課題 A
下にあるサッカーの記事から、「ガーナ戦で巧みなループシュー」から「た。これは明るい要素だろう。」までの部分をそのまま書き写してください。
課題 B
下にあるサッカーの記事の最後の文のあとから、続きを書いてください。

ハリルJの進化に不可欠な若手の台頭。五輪世代・植田直通が示したA代表クラスの強さと安定感

text by 元川悦子 photo by Getty Images

攻撃陣も明るい材料揃うが……

本田圭佑
本田圭佑を忘れさせる逸材は現れるか【写真:Getty Images】

 ガーナ戦で巧みなループシュートを見せ、3点目を叩き出した富樫も興味深い存在だ。未知数の部分が多いが、裏へ抜け出す強さと迫力、ゴール前でしっかりと体を張ってタメを作れる力強さは目を見張るものがある。加えて、ガーナ戦の得点シーンのようなテクニカルな部分も兼ね備えているのは大きい。

 もちろん現A代表のセンターFW候補には代表キャップ数100を突破した岡崎を筆頭に、金崎夢生(鹿島)、武藤嘉紀(マインツ)、今季オランダリーグで16ゴールを挙げたハーフナー・マイク(デンハーグ)らがおり、層は薄くない。

 富樫はJ1でのプレーを含めて波に乗っている感はあるが、今季最低でも2桁ゴールをあげるなど高い水準での活躍を継続できなければ、年長者の間に割って入るのは難しい。ただ、22歳の彼が一気に急成長する可能性もゼロではない。

 富樫以外でも、アタッカーとボランチの両方を担った矢島、相変わらずのスピードで相手をかく乱した浅野、左足のキックで魅せた野津田岳人(新潟)らがそれぞれの個性を示した。これは明るい要素だろう。

データ抜粋

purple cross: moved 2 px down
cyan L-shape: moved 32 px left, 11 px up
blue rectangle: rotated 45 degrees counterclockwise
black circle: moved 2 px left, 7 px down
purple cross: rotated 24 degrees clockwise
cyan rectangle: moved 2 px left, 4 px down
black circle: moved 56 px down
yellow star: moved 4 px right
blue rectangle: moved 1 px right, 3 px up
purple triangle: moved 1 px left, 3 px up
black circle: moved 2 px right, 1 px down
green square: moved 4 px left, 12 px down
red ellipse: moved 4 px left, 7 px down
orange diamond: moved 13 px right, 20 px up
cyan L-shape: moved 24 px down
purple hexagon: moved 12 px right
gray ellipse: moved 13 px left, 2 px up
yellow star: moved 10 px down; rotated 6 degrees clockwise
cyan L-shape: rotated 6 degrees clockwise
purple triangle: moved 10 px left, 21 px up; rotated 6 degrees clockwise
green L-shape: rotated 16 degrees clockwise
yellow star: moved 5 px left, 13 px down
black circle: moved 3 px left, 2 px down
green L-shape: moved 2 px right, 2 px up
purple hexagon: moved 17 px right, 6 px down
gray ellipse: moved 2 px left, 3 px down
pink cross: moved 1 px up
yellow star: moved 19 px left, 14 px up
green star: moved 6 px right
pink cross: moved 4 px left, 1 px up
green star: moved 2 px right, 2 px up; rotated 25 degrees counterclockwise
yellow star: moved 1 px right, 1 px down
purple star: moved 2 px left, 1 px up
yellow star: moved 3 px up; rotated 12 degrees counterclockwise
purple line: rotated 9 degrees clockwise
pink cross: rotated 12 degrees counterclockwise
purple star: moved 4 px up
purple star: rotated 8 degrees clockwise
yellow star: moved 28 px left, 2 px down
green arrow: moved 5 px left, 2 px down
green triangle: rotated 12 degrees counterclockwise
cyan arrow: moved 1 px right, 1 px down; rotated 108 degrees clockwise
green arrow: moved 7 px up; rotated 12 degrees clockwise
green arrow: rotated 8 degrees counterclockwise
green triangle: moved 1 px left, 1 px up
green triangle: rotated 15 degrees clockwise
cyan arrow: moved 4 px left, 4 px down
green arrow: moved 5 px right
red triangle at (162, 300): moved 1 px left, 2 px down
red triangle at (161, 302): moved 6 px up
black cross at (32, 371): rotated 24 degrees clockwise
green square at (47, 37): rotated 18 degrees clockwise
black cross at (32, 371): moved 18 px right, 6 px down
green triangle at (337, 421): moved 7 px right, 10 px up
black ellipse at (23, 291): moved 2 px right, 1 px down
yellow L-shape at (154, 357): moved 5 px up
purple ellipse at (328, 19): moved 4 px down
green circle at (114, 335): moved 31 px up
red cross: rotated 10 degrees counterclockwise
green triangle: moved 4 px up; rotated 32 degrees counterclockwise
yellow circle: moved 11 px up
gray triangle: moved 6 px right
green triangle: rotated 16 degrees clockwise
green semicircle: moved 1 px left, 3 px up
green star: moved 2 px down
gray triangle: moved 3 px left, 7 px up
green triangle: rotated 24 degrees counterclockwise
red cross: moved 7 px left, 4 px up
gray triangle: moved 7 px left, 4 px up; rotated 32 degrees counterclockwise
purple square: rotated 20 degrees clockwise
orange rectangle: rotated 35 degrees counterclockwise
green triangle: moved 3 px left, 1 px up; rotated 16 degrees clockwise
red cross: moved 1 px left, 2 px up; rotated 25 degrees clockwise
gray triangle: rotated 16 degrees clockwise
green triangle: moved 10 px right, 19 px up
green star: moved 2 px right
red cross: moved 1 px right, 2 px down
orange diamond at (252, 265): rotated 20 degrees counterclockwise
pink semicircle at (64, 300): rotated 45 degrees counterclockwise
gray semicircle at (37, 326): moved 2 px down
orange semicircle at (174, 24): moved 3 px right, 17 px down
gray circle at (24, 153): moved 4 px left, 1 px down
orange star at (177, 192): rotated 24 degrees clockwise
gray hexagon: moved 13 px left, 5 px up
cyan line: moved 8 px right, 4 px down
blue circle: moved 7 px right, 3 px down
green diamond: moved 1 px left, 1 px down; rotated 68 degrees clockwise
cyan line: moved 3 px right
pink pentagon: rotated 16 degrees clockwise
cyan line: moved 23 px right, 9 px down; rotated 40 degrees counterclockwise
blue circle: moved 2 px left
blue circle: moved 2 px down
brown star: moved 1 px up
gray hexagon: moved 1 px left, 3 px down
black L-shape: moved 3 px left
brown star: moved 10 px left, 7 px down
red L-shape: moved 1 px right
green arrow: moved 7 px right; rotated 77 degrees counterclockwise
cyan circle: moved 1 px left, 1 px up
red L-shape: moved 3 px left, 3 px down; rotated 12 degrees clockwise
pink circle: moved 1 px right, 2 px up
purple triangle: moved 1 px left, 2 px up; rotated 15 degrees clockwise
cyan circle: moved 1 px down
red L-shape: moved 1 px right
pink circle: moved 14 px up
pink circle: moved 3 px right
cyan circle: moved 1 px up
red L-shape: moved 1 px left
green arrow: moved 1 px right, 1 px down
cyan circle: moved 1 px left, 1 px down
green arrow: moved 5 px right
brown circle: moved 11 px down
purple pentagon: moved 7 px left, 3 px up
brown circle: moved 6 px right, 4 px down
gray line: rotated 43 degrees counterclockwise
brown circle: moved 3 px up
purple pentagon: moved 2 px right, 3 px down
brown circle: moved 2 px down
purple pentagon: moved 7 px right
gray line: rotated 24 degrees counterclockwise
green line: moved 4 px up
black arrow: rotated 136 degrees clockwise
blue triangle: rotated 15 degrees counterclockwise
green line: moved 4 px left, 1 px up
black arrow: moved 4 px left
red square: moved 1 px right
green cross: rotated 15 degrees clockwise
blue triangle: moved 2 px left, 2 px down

回答 A
ガーナ戦で巧みなループシュートを見せ、3点目を叩き出した富樫も興味深い存在だ。未知数の部分が多いが、裏へ抜け出す強さと迫力、ゴール前でしっかりと体を張ってタメを作れる力強さは目を見張るものがある。加えて、ガーナ戦の得点シーンのようなテクニカルな部分も兼ね備えているのは大きい。

 もちろん現A代表のセンターFW候補には代表キャップ数100を突破した岡崎を筆頭に、金崎夢生(鹿島)、武藤嘉紀(マインツ)、今季オランダリーグで16ゴールを挙げたハーフナー・マイク(デンハーグ)らがおり、層は薄くない。

 富樫はJ1でのプレーを含めて波に乗っている感はあるが、今季最低でも2桁ゴールをあげるなど高い水準での活躍を継続できなければ、年長者の間に割って入るのは難しい。ただ、22歳の彼が一気に急成長する可能性もゼロではない。

 富樫以外でも、アタッカーとボランチの両方を担った矢島、相変わらずのスピードで相手をかく乱した浅野、左足のキックで魅せた野津田岳人(新潟)らがそれぞれの個性を示した。これは明るい要素だろう。

回答 B
 とはいえ、12日にメディア対応にのぞんだ霜田正浩ナショナルチームダイレクターは「2次予選では39人を招集し、29人を使ったが、最終予選になればある程度チームが固定されるようになるだろう。代表は正当な競争が繰り広げられるべき場。

『もう本田じゃなくてもお前がいれば大丈夫だ』という選手が出てこなければ、今の主力からポジションを勝ち取れない。若い世代の海外へ行くスピードが遅くなっているとハリルホジッチ監督も話している。トップレベルでやりたいと思う選手がもっと増えないといけない」と若手の台頭にネガティブな見方を示していた。

 その見解を打ち破るのは、果たして誰なのか。植田を筆頭に高い壁を破りそうな面々がどんどん出てきてくれなければ、日本の明るい未来は開けてこない。